Exon-junction complex association with stalled ribosomes and slow translation-independent disassembly

• Published in: Nature communications Vol. 15; no. 1; p. 4209
• Main Authors: Bensaude, Olivier, Barbosa, Isabelle, Morillo, Lucia, Dikstein, Rivka, Le Hir, Hervé
• Format: Journal Article
• Language: English
• Published: London Nature Publishing Group UK 17.05.2024; Nature Publishing Group; Nature Portfolio
• Subjects: 49/91; 631/337/1645/1769; 631/337/1645/1792; 631/45/500; 96/10; 96/109; Codons; Complex formation; Cytoplasm; Dismantling; Exons - genetics; Gene sequencing; HEK293 Cells; HeLa Cells; Humanities and Social Sciences; Humans; Life Sciences; multidisciplinary; Protein Biosynthesis; Ribonucleic acid; Ribonucleoproteins - genetics; Ribonucleoproteins - metabolism; Ribosomes; Ribosomes - metabolism; RNA; RNA Splicing; RNA, Messenger - genetics; RNA, Messenger - metabolism; Science; Science (multidisciplinary); Translation
• ISSN: 2041-1723; 2041-1723
• DOI: 10.1038/s41467-024-48371-5

Exon junction complexes are deposited at exon-exon junctions during splicing.
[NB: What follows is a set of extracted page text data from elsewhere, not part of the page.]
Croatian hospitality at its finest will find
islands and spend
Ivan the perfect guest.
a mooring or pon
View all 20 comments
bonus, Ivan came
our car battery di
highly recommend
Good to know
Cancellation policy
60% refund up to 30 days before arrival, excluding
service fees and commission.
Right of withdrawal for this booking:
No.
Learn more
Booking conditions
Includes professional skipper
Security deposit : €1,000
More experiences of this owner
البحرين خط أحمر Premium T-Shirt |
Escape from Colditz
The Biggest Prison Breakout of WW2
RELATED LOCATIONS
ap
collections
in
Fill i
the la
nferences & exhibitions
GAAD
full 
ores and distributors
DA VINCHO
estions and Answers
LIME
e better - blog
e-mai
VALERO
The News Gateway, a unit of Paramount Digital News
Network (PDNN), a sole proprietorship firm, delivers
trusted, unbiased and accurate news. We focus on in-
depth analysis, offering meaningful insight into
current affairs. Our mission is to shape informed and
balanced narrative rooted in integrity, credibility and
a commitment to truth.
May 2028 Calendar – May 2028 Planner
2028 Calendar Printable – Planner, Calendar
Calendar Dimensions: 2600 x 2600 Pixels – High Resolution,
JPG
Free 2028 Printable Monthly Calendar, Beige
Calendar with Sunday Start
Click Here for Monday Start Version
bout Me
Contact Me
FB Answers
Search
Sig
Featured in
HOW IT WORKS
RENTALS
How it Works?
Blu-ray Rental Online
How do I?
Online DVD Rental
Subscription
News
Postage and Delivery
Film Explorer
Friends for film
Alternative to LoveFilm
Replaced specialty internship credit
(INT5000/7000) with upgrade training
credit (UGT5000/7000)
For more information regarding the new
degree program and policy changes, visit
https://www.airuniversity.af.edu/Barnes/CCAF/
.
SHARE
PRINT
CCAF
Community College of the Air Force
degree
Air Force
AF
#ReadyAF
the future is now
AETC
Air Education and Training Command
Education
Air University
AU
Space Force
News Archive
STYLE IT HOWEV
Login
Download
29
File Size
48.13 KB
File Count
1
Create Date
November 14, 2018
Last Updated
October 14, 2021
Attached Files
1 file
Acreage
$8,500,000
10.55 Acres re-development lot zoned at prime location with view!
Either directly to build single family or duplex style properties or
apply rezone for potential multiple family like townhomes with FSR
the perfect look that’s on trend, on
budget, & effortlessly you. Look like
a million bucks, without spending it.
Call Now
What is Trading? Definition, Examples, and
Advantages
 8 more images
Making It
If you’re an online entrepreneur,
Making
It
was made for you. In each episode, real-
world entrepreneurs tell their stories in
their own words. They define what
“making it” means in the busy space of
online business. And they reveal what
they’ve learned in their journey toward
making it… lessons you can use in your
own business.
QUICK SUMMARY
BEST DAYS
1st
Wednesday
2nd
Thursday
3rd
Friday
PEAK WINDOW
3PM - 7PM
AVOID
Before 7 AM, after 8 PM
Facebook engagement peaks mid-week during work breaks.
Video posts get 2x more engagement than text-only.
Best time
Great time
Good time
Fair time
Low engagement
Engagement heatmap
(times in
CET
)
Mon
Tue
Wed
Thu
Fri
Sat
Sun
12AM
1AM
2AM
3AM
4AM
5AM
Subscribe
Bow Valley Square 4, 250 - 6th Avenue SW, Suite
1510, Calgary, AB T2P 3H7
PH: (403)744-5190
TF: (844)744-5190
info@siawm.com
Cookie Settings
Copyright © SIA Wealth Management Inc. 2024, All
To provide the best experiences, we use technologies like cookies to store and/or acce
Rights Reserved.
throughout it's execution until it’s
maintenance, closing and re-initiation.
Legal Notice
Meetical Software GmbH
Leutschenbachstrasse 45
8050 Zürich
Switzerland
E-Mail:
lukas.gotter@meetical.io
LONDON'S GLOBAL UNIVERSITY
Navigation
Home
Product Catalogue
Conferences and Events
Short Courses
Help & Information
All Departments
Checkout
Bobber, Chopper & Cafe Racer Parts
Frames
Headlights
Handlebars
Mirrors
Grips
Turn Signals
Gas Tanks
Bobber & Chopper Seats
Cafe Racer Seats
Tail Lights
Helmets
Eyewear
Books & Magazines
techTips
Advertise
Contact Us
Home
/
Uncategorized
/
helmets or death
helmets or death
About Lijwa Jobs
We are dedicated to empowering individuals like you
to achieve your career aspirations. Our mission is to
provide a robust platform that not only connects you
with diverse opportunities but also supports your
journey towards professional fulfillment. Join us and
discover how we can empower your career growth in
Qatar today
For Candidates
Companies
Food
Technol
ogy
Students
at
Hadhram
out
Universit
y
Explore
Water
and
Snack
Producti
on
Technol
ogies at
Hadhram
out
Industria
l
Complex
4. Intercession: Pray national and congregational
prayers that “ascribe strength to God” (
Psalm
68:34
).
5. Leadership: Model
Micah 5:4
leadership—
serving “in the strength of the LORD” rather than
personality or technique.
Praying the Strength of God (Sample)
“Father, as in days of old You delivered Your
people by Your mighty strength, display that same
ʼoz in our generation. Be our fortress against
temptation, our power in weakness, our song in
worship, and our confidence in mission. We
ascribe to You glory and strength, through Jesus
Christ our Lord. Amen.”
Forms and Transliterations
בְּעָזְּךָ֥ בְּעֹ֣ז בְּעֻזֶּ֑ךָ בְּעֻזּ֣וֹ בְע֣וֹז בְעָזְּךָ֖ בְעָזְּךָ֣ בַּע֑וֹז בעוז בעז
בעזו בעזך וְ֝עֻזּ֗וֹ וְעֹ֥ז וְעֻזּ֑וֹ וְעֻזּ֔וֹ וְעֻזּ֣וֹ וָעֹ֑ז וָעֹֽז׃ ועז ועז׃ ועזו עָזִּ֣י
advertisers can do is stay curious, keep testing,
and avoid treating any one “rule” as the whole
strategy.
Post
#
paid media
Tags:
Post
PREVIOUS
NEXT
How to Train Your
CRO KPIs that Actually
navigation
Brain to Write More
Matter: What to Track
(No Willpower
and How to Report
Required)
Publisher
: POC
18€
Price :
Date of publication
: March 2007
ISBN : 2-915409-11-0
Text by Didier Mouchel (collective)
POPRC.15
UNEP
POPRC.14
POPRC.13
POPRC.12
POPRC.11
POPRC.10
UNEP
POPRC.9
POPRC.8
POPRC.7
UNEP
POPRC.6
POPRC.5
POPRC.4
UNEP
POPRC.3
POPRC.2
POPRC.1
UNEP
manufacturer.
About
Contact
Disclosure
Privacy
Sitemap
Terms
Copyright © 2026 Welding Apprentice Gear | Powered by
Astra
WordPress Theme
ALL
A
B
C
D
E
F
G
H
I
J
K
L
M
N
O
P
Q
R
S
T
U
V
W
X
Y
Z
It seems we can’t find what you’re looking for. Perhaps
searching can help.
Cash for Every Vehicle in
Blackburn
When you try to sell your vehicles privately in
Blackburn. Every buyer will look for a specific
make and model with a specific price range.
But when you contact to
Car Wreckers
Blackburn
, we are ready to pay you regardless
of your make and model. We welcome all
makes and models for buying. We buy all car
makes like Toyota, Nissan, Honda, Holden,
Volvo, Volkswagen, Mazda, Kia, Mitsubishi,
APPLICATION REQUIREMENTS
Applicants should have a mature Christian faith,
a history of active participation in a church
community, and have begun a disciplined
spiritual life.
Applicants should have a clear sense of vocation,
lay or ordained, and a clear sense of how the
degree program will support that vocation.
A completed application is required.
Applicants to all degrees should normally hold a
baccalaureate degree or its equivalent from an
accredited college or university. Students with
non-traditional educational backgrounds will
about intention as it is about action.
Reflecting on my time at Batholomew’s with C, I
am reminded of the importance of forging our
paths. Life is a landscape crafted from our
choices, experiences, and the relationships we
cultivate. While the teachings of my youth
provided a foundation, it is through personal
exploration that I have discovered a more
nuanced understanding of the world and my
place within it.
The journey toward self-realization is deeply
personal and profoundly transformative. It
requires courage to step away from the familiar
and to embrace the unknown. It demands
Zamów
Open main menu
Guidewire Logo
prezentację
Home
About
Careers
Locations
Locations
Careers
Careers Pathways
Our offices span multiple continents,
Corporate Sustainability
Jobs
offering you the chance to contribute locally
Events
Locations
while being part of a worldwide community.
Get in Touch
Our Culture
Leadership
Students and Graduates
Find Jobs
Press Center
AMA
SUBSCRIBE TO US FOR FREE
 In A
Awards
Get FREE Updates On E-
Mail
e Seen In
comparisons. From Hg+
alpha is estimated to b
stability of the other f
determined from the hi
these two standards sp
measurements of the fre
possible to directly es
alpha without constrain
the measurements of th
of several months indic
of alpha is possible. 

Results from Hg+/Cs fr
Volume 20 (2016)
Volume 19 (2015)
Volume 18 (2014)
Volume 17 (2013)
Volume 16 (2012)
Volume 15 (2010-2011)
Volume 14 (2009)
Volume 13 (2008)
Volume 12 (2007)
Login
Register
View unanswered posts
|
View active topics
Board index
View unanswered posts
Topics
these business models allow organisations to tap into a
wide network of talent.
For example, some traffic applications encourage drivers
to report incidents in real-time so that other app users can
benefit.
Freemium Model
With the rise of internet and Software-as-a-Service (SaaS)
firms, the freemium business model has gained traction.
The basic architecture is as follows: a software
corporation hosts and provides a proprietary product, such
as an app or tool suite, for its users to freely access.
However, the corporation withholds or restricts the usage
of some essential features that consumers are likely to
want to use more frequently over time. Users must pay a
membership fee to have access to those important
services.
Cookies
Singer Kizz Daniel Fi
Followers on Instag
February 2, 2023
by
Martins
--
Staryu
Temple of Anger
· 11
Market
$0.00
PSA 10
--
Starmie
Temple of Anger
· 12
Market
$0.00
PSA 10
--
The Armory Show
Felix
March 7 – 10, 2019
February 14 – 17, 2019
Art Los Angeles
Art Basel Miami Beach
They are primarily known to activate non-sense mediated degradation of transcripts harbouring premature stop codons before the last intron. According to a popular model, exon-junction complexes accompany mRNAs to the cytoplasm where the first translating ribosome pushes them out. However, they are also removed by uncharacterized, translation-independent mechanisms. Little is known about kinetic and transcript specificity of these processes. Here we tag core subunits of exon-junction complexes with complementary split nanoluciferase fragments to obtain sensitive and quantitative assays for complex formation. Unexpectedly, exon-junction complexes form large stable mRNPs containing stalled ribosomes. Complex assembly and disassembly rates are determined after an arrest in transcription and/or translation. 85% of newly deposited exon-junction complexes are disassembled by a translation-dependent mechanism. However as this process is much faster than the translation-independent one, only 30% of the exon-junction complexes present in cells at steady state require translation for disassembly. Deep RNA sequencing shows a bias of exon-junction complex bound transcripts towards microtubule and centrosome coding ones and demonstrate that the lifetimes of exon-junction complexes are transcript-specific. This study provides a dynamic vision of exon-junction complexes and uncovers their unexpected stable association with ribosomes. Bensaude et al. use a split luciferase approach to show that exon-junction complex assembly and disassembly occur faster when they are translation-dependent than when they are translation-independent; and they uncover an association with ribosomes.